Des retraités qui réinventent leur quotidien

Transformer son logement pour rester entouré

À Flers, en Normandie, un couple de retraités a aménagé son salon en un véritable bistrot de village. Leur objectif : continuer à recevoir les habitants chaque jour. Ce concept favorise les rencontres, les échanges et crée une ambiance chaleureuse. Les propriétaires expliquent se sentir moins isolés et plus entourés grâce à cette organisation centrée sur le partage humain.

Vivre sur un bateau pour changer de rythme

Aux États-Unis, certains retraités choisissent de vivre toute l’année à bord de bateaux de croisière. Cette solution leur permet de découvrir régulièrement de nouveaux horizons. Elle leur offre aussi des avantages financiers, car ils n’ont plus à payer de crédit immobilier, de taxes foncières ou de factures énergétiques importantes. Au-delà de l’aspect économique, cette vie leur procure une plus grande liberté au quotidien.

Des lieux inattendus pour favoriser le lien social

Certains retraités préfèrent vivre près d’activités culturelles ou dans des zones touristiques animées. Leur but : maintenir une vie sociale active. Ils recherchent une ambiance stimulante et conviviale, loin de l’image parfois froide des établissements spécialisés. Ces choix leur permettent aussi de garder des habitudes simples comme sortir spontanément, discuter avec des voisins ou participer à des événements locaux.

Une nouvelle vision du vieillissement attire les seniors

Préserver son autonomie le plus longtemps possible

Beaucoup de seniors souhaitent conserver leurs habitudes et leur indépendance aussi longtemps que possible. Les modes de vie alternatifs leur offrent plus de liberté dans leur organisation quotidienne. Horaires flexibles, rencontres imprévues et facilités de déplacement contribuent à ce sentiment d’autonomie, très recherché après une vie de travail.
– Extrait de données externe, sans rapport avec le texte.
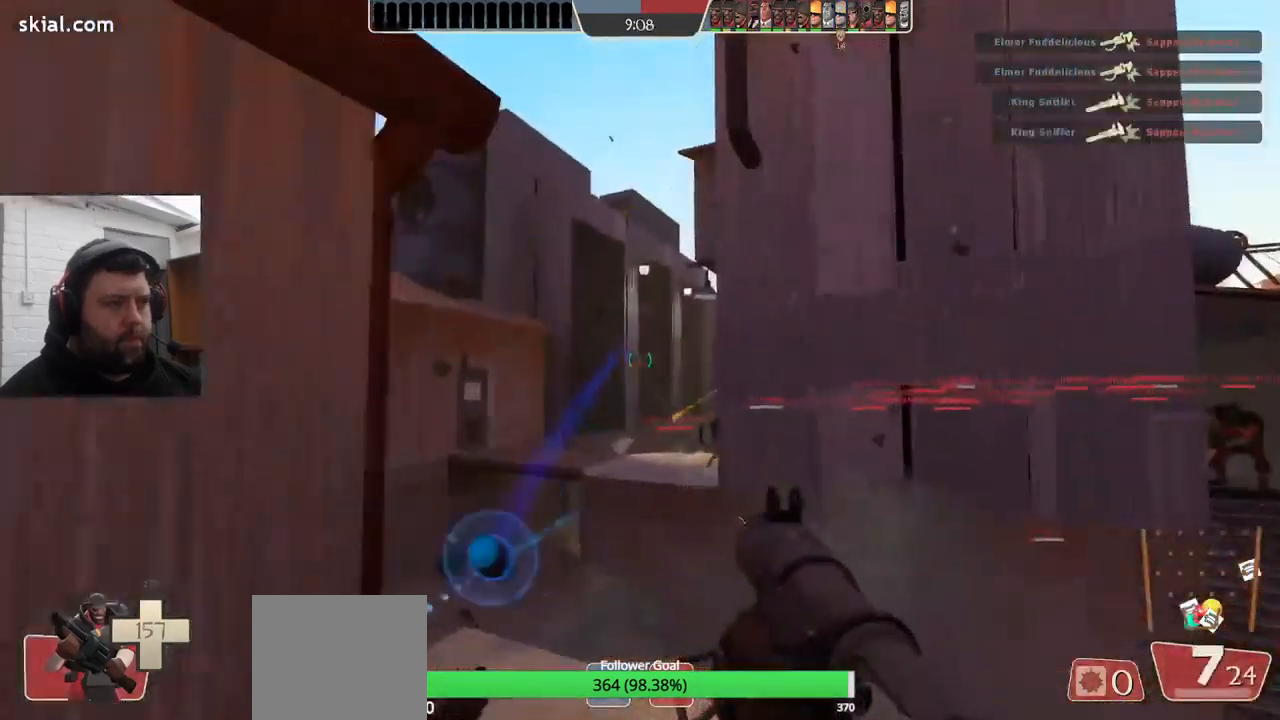
{"buttons": ["L1", "L2", "R2"], "left_stick": "left", "right_stick": "center", "events": [[50, "R2", "down"], [67, "left_stick", "down"], [117, "R2", "up"], [183, "R2", "down"], [250, "R2", "up"], [333, "R2", "down"], [367, "R2", "up"], [433, "left_stick", "left"], [450, "R2", "down"], [467, "L1", "down"], [467, "L2", "down"]]}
Des solutions parfois plus économiques qu’on ne le pense

Contrairement aux idées reçues, certains modes de vie insolites peuvent coûter moins cher qu’une résidence médicalisée classique. Par exemple, les couples vivant sur des bateaux réduisent plusieurs dépenses quotidiennes grâce aux forfaits tout compris. D’autres retraités mutualisent leurs charges en partageant des espaces communs ou en vivant dans des logements collectifs adaptés à leurs besoins.
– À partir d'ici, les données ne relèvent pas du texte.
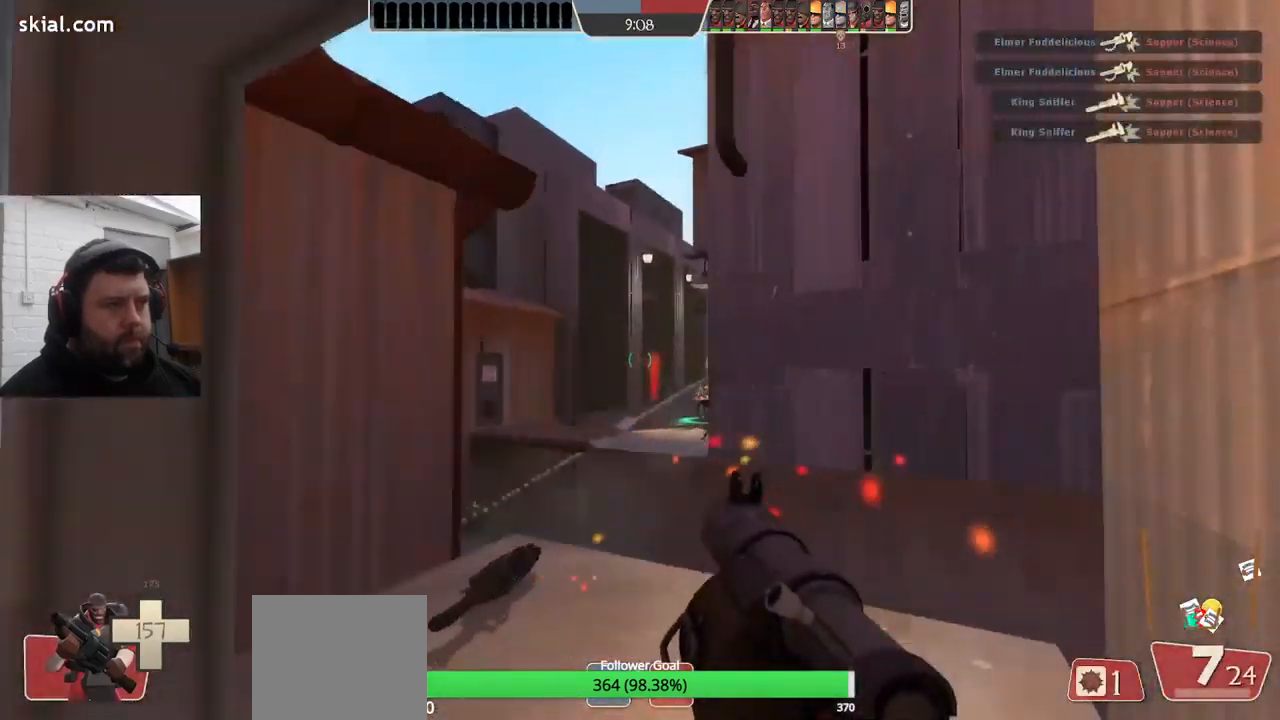
{"buttons": ["L2"], "left_stick": "up", "right_stick": "center", "events": [[17, "R2", "up"], [67, "L1", "up"], [83, "R2", "down"], [83, "left_stick", "down"], [117, "L2", "up"], [150, "R2", "up"], [183, "L2", "down"], [217, "R2", "down"], [233, "left_stick", "center"], [267, "R2", "up"], [300, "left_stick", "up"]]}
Une nouvelle façon de vieillir inspire de nombreux Français

Ces expériences innovantes attirent aujourd’hui de nombreux futurs retraités en quête d’un quotidien plus vivant et convivial. Bien que ces modes de vie ne conviennent pas à tout le monde, ils encouragent les familles à repenser le vieillissement. Ils proposent des solutions plus humaines, plus libres, et davantage tournées vers les échanges sociaux.